Actisaf helps rumen performance

No one would dispute that high quality forage is critical to efficient milk production. Yet one dairy farmer has found that his grass silage is consistently so good that it needs 
to be carefully balanced to avoid issues with rumen upset and sub acute rumen acidosis.

Griff Owen farms the 137-acre Milton Farm near Milford Haven in South West Wales, where he milks around 100 pedigree Holstein cows on a simple system that focuses on maximising milk from forage.

Cows, which calve in two blocks from August to October and then from January to March, are grazed from early March until late November on a paddock grazing system and silage is made with a forage wagon. During the winter months, cows are housed and fed grass silage cut with a shear grab and put into troughs with 2kg/head of a blend spread over the top, which is supplemented by parlour cake fed to yield.

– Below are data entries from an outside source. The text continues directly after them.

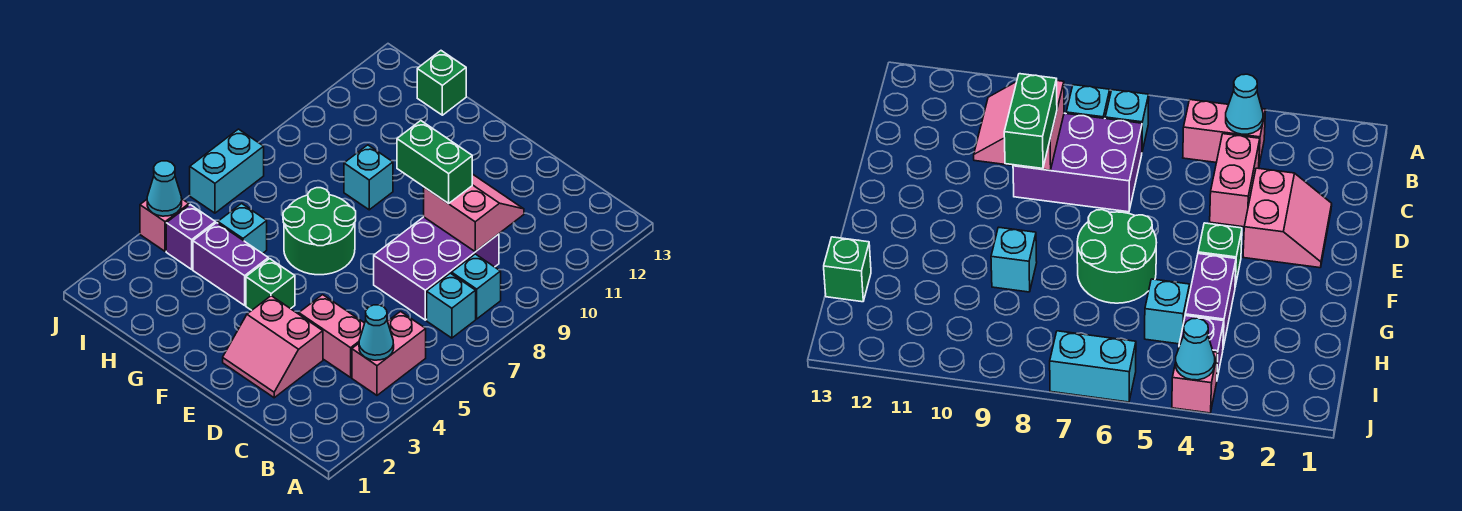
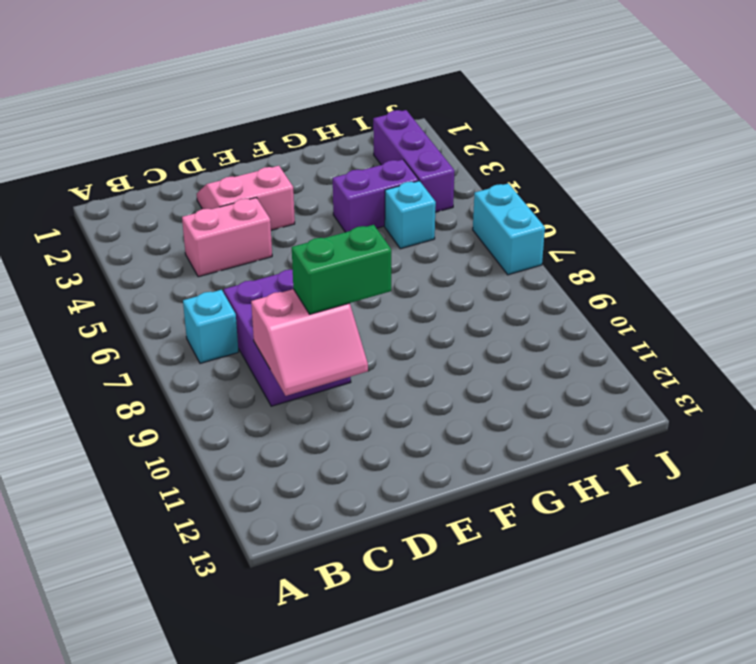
purple 1x3 brick [373,110,455,212] -> purple 1x1 brick [166,205,215,269]
none -> pink 1x2 brick [352,312,426,395]
none -> cyan 1x1 brick [452,254,501,319]
none -> green 1x1 brick [246,259,295,310]

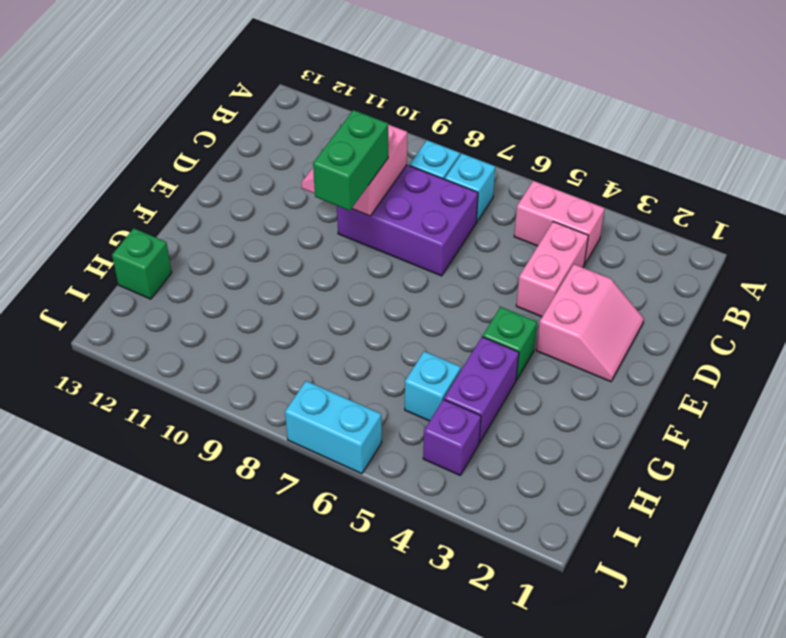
none -> green 2x2 round brick [283,188,356,275]
none -> cyan 1x1 brick [344,145,393,210]
none -> pink 1x1 brick [140,199,189,251]

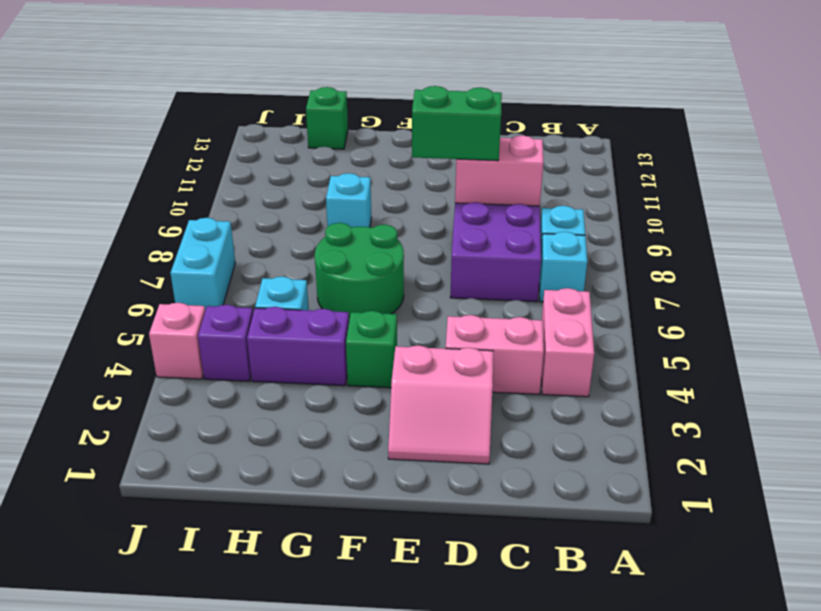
none -> cyan 1x1 cone [359,305,394,360]
none -> cyan 1x1 cone [147,161,182,216]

Silage is typically cut early and, with the last cut analysing at 11.7 ME; 35 per cent dry matter; 13.6 per cent protein and with a D-value of 73, it really is rocket fuel.

“About two years ago the vet was here 
doing some routine PDs and commented 
on the cows’ noisy guts,” explained Griff. “She suggested that we might have a bit of digestive upset, possibly caused by sub acute rumen acidosis.”

Griff spoke to his feed adviser, Eirian 
Edwards from GT&E Feeds in Llandovery, who recommended that he replaced the fodder beet he used to feed with a blend that contained Actisaf live yeast, to help buffer the ration and improve rumen performance, as well as adding Actisaf to the parlour cake.

“Since we started using the Actisaf we’ve seen a number of improvements,” said Griff. “Fertility has improved, with our calving interval dropping from 411 days to 387 days, and milk yield has increased by more than a thousand litres/cow. What’s more, milk proteins have increased - something that is important as we are on a constituent milk contract with First Milk, supplying the local Haverfordwest creamery.”

The herd is now performing well, with a twelve month rolling average of 8,683 litres at 4.27 per cent fat and 3.38 per cent protein. A creditable 4,542 litres comes from forage, of which 3,000 litres comes from grazed grass.

“Actisaf has definitely made a difference,” Griff concluded. “Cows are now able to make best use of our high quality forage, rumen function has improved and herd performance has increased. Actisaf only costs me £8/cow/ year at our feeding rates and the benefits have been considerable – we haven’t looked back."